The fluttering pigeons outside Gateway of India are as much a part of the tourists’ must-do lists as the coin throw at Rome’s Trevi Fountain.
But behind the light-hearted amusement of feeding pigeons may lie deep biological underpinnings that explain why the practice, as symbolised by Indian kabutarkhanas, has flourished down the centuries.
Pigeons can discriminate between friendly and hostile humans, an evolutionary advantage that may be one of the factors helping their populations thrive across urban centres at a time sparrows are in decline, scientists say.
Ornithologists have long observed what they believe is a rise in pigeon numbers in urban areas, a trend easy to sense in Indian cities with their traditional kabutarkhanas — public zones where pigeons congregrate to eat grain or other tidbits offered by humans. “Human benevolence is clearly among factors pushing pigeon populations upward,” said Mohammed Dilawar, an ornithologist tracking house sparrows for the Bombay Natural History Society, Mumbai.
“Pigeons also find it easier to bring up their little ones,” he said.
While newborn sparrows require an exclusive diet of insects, Dilawar said, young pigeons can survive on a liquid called “vegetable milk”, regurgitated by adult pigeons that feed on grain or other food that are always abundant from human feeders.
Now scientists in France have identified another facet of pigeon biology that probably help these birds in their search for friendly humans: pigeons appear to recognise individual people despite changes in clothing. In their experiments, Dalila Bovet and her colleagues at University of Paris asked two sets of people wearing different-coloured coats to feed pigeons in a Paris city centre park.
One set ignored the pigeons and allowed them to feed while other group chased the birds away preventing them from feeding. The pigeons appeared to recognise who was friendly and who was hostile, and were able to remember that information later.
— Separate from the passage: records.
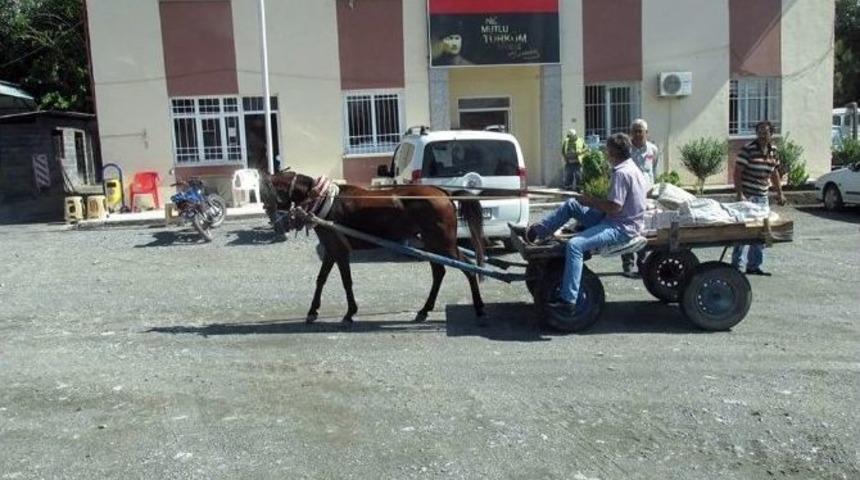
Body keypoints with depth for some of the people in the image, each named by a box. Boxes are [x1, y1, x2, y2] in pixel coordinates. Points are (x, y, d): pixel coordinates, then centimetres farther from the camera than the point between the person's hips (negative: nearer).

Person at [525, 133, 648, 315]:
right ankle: (537, 231, 14)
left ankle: (568, 301, -29)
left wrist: (589, 202, -11)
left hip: (622, 227, -11)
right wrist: (591, 201, 12)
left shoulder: (621, 173, -19)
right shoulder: (631, 167, 13)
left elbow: (615, 208, -25)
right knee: (571, 204, 10)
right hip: (617, 219, 11)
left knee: (574, 245, -28)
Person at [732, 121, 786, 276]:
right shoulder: (748, 149, -11)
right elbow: (737, 173, -13)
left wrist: (780, 193, 18)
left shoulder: (773, 150, 9)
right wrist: (740, 195, -20)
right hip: (748, 197, -7)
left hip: (763, 197, 7)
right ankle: (736, 266, 0)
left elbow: (774, 172, 21)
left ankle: (754, 266, 20)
The pigeons could recognise the hostile people even when they swapped their coloured coats with the friendly people. Even when hostile people changed stance and became friendly to pigeons, the birds continued to avoid them. “What is important — and surprising — is that the pigeons spontaneously used relevant characteristics of individuals instead of the most salient feature, which was the coloured coats,” said Bovet, associate professor at the laboratory for comparative ethology and cognition at the University of Paris.
“They seem to know that clothes are not a good way to tell humans apart,” Bovet told The Telegraph.
These findings, published earlier this year in the journal Animal Cognition, will be presented at a meeting of the Society for Experimental Biology in Glasgow on Sunday.
The scientists say the ability to discriminate between friendly and hostile humans is ecologically relevant because it could help the birds recognise a safe human feeder faster and save energy and time in gaining food. Overall, it is a combination of an abundance of food and nesting places as well as a decline in the population of natural predator birds that is contributing to rising pigeon populations, said Asad Rahmani, director of the Bombay Natural History Society.
Pigeons are what ornithologists call platform-nesters — birds that can build nests along ledges and corners of buildings.
“The population of predators such as peregrine falcons is low, and that is also helping pigeons,” Rahmani said.
“But any human-driven or unnatural rise in a species population can mean an ecological imbalance,” said Dilawar. “Pigeons are friendly birds, but they may also carry the risk of exacerbating respiratory infections.”